L’impact principal fut ressenti aux Etats-Unis. Son gouvernement et sa population étaient persuadés de disposer d’un atout, la maîtrise des technologies, leur avance scientifique. D’où une certaine humiliation. Mais aussi le sentiment d’une menace militaire pour l’opinion, puisque le Spoutnik matérialisait la possibilité d’un survol du territoire américain par des armes nucléaires. On a l’habitude de relier ces premières réactions à la riposte du programme Apollo et donc au discours de Kennedy… qui ne survint qu’après le vol de Gagarine, en 1961. Il est souvent répété qu’Eisenhower, qui présidait les Etats-Unis en 1957, a freiné l’effort spatial américain, qu’il n’avait pas entendu le message du Spoutnik. Je pense que c’est faux. Il a parfaitement compris que l’intérêt opérationnel du spatial, bien différent de l’habillage politique discourant sur l’homme dans l’espace, se situait dans l’accès à la reconnaissance - l’espionnage - de l’adversaire, dans une mesure bien supérieure à celle des avions U2 envoyés au-dessus de l’URSS. Une vision claire, préparée par son rôle militaire dans la Seconde Guerre mondiale. C’était un visionnaire, non médiatique, mais véritable. C’est lui qui a posé la structure du programme américain : le civil, politique et médiatique, avec la Nasa, et l’espace militaire, concentré sur les satellites de reconnaissance photographique. On présente souvent le premier satellite civil américain, Vanguard - un engin de moins de 2 kilos lancé en janvier 1958 -, comme la réponse au Spoutnik. La vraie riposte me semble plutôt les Discoverer, lourds de 750 kg, dotés de caméras d’une résolution inférieure à 10 mètres, discrets et efficaces, lancés dès juin 1959. Leur première utilisation fut d’ailleurs de localiser précisément les villes soviétiques… vouées à la destruction par les armes nucléaires selon les plans des états-majors. Il est vrai, en revanche, que Kennedy a vu dans l’espace le moyen de mobiliser la nation et d’effacer l’humiliation du Spoutnik, puis celle infligée par Gagarine. L’objectif fixé par son discours de 1961 - «Sur la Lune avant la fin de la décennie» - montre que ce programme est sous pilotage politique et non technique. Pendant ce temps, l’Europe assistait en spectateur.

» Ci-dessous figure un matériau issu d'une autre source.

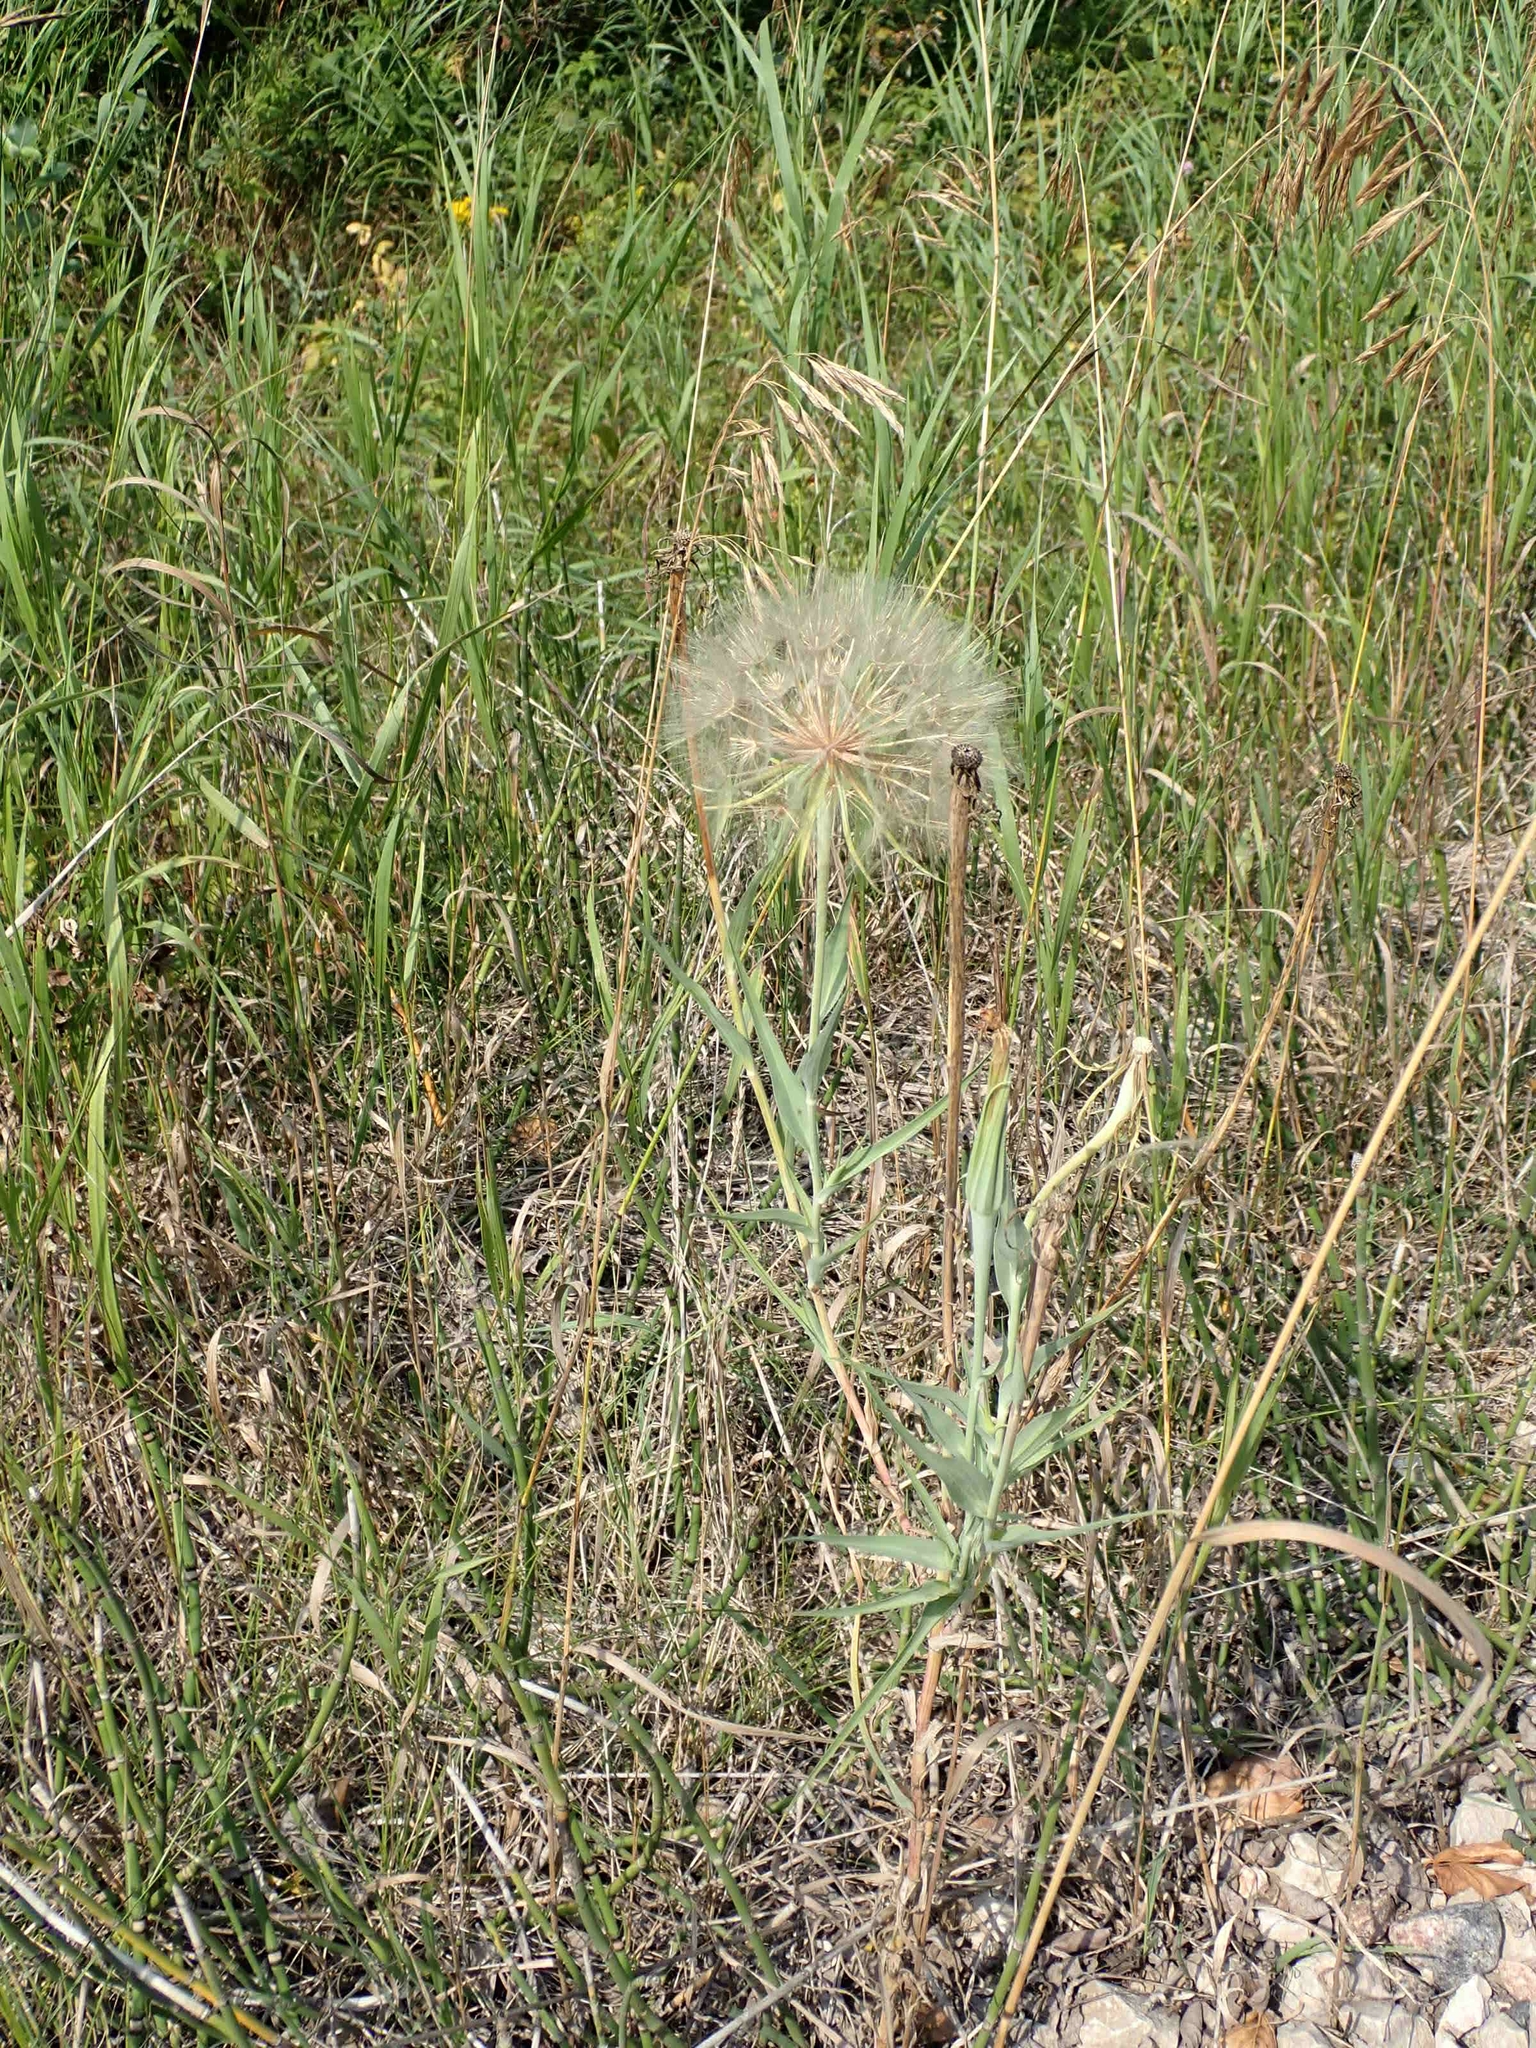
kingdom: Plantae
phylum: Tracheophyta
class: Magnoliopsida
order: Asterales
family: Asteraceae
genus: Tragopogon
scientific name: Tragopogon dubius
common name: Yellow salsify
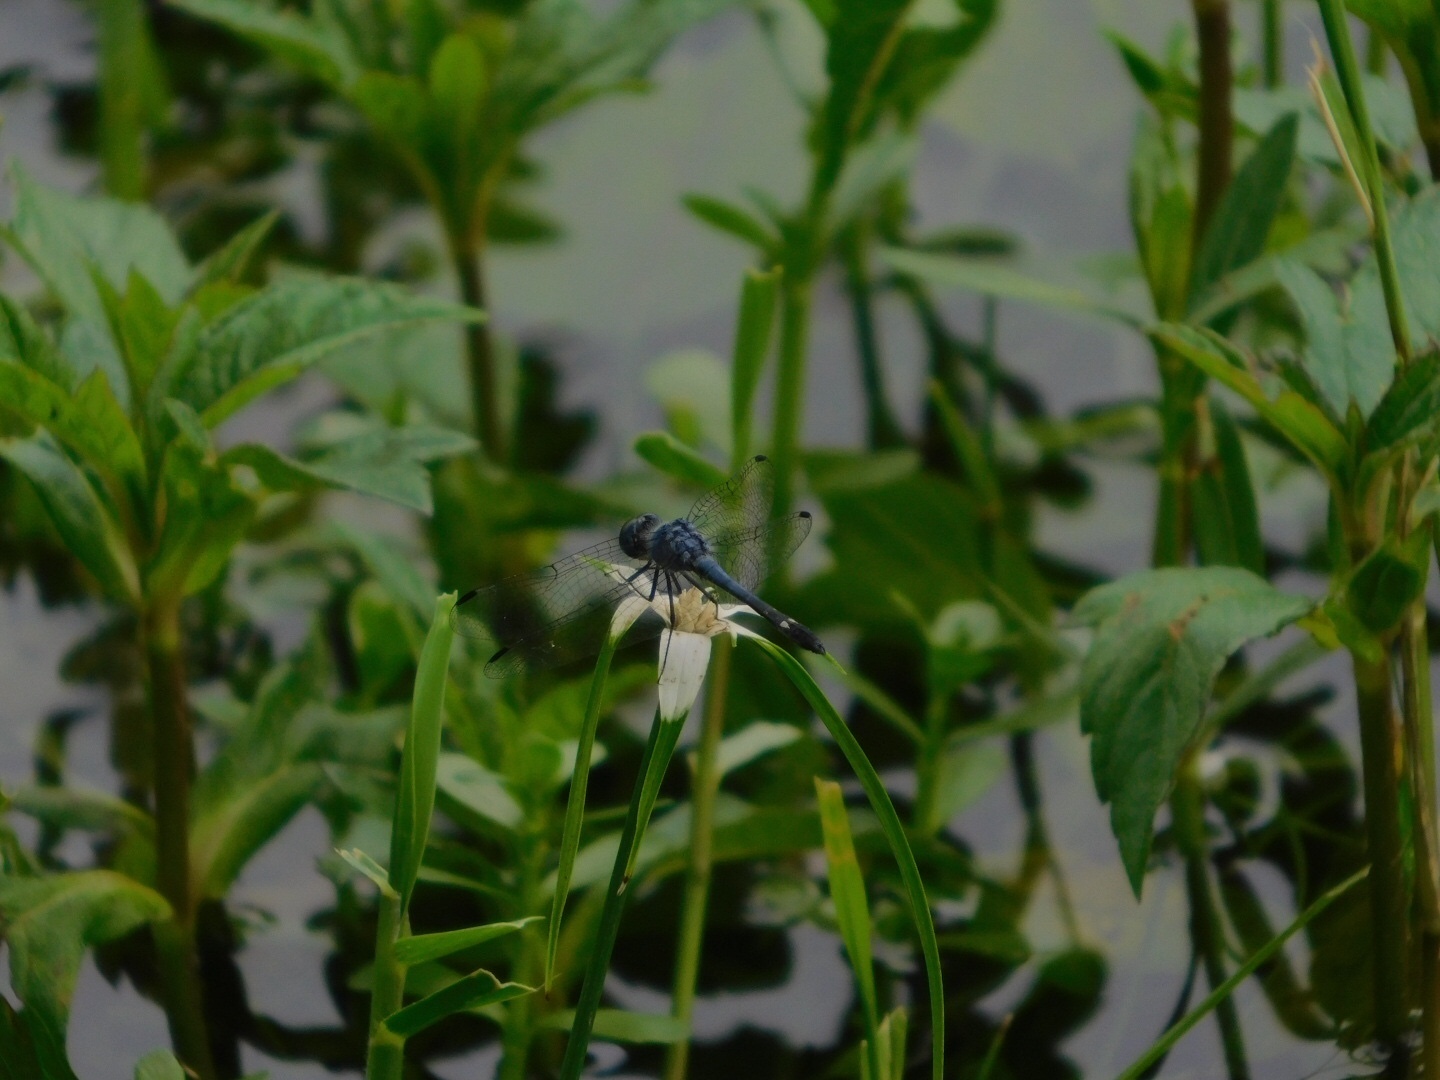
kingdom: Animalia
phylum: Arthropoda
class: Insecta
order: Odonata
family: Libellulidae
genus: Micrathyria
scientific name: Micrathyria aequalis
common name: Spot-tailed dasher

Comment les scientifiques et les ingénieurs ont-ils réagi au Spoutnik ?
Pour ma part, j’étais en mission en Antarctique à la station Dumont-d’Urville, lorsque j’ai entendu les premiers bip-bip du Spoutnik sur notre radio. Très isolés, nous avions droit à trente mots en morse par mois avec nos familles, je ne peux donc avancer de témoignage direct. Très peu de scientifiques ont immédiatement perçu la fenêtre qui s’ouvrait pour l’exploration de l’Univers et de la Terre. Parmi les exceptions, James Van Allen aux Etats-Unis ou Jacques Blamont en France. Lorsque je suis entré au Cnes, l’agence française de l’espace, comme directeur des programmes en 1965, la plupart des astronomes étaient peu disposés à s’investir dans les technologies spatiales, alors qu’elles s’affranchissent de l’atmosphère qui interdit l’accès à la plupart des longueurs d’ondes électromagnétiques. Il a fallu une évolution des esprits pour que les scientifiques s’approprient le spatial. C’est logique finalement, ils travaillent avec acharnement, le nez sur leur domaine. La science c’est laborieux… et l’on est plutôt dérangé par l’arrivée d’une technologie complètement nouvelle, même si on a oublié ce temps d’apprentissage aujourd’hui terminé. Parmi les ingénieurs, ceux qui se sont consacrés aux fusées et aux véhicules habités, qui venaient pour l’essentiel de l’aéronautique, l’ont considéré comme une extension enthousiasmante de leur activité. En revanche, la mobilisation des ingénieurs pour les satellites - qui résultent d’un assemblage de techniques classiques, terrestres en quelque sorte - fut plus lente.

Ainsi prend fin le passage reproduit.